Artificial intelligence can automate several aspects of medical imaging with limited operator intervention, including acquisition guidance and automated image analyses13. Ghi et al.14 developed an AI algorithm for the automated classification of fetal occiput position (anterior vs posterior) based on transperineal ultrasound images acquired during the 2nd stage of labor. Similar efforts have been conducted for the automated assessment of fetal head station through the AoP15.These automated technologies can reduce the skills and knowledge required to carry out intrapartum ultrasound, therefore facilitating the uptake by less experienced caregivers.

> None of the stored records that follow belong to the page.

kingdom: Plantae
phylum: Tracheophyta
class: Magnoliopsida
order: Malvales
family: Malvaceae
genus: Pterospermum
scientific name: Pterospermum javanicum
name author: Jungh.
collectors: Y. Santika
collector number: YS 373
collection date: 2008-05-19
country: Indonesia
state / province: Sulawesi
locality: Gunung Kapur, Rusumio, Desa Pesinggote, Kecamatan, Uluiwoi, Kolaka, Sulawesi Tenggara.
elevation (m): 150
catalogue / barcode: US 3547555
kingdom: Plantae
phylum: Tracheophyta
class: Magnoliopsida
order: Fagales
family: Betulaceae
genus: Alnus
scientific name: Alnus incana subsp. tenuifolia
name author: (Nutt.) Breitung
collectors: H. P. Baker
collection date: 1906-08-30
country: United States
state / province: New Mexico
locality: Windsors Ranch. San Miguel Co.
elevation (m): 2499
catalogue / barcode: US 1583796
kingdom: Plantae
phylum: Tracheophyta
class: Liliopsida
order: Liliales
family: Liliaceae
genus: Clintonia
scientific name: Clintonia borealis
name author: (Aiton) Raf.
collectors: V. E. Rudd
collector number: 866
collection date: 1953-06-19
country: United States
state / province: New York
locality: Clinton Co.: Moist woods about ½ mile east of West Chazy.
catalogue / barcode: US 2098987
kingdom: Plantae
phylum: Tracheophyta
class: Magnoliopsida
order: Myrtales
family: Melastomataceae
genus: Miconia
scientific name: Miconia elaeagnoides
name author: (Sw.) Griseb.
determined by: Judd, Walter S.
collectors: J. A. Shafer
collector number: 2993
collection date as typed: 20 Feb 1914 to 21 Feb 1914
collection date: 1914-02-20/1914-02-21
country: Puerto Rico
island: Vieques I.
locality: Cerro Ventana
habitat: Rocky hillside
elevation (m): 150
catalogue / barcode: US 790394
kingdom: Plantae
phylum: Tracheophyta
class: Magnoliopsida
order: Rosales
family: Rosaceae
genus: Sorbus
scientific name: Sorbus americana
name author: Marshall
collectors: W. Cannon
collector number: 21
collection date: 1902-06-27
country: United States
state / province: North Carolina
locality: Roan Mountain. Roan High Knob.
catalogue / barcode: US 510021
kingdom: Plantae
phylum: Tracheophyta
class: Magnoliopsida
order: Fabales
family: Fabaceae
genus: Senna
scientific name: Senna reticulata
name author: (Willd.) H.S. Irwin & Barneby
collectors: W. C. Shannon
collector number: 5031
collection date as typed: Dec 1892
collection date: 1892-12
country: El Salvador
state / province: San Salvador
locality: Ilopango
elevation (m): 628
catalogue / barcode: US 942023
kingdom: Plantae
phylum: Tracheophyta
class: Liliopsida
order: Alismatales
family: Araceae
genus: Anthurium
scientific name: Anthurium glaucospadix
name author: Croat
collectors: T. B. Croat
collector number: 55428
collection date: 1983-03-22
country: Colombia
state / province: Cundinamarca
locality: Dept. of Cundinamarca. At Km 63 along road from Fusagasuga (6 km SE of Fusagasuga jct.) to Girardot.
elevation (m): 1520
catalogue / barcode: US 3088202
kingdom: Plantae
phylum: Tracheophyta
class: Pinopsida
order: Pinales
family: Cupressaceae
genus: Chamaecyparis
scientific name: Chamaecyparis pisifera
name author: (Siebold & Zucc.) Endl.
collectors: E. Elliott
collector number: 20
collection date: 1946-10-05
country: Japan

Nonetheless, further implementation research is needed to investigate how these techniques can be implemented in real-world settings, and equally important, if they can beneficially affect patient care.
Strengths and limitations
Strengths of our study include its novelty in terms of the target population and the scope of the questionnaire. We also acknowledge several limitations. First, the study had a single-center setup. Therefore, our results have limited generalizability. Second, since training was not mandatory, roughly only half of the midwives working in our department agreed to participate. From these, just over half completed the online education module and second KAP survey. Hence, our results are likely to be positively biased by the inclusion of midwives with a specific interest in the topic. Another limitation is the fact the second KAP survey was completed closely after the online education module. Therefore, it is uncertain whether the knowledge improvement is maintained in the long-term. We also did not collect information on possible confounders, making it difficult to ascertain if the knowledge improvement after the online education module was not influenced by other effect modifiers.
CONCLUSIONS
Although having little experience with intrapartum ultrasound themselves, most participating midwives perceived it as an acceptable, time-efficient, and safe imaging modality. A short online education module on the sonographic assessment of fetal head position and station resulted in a significant improvement in their knowledge of these topics. Further implementation research is needed to investigate how the uptake of intrapartum ultrasound can be improved amongst midwives, and equally important, how this can improve labor care, for instance in terms of parturient satisfaction.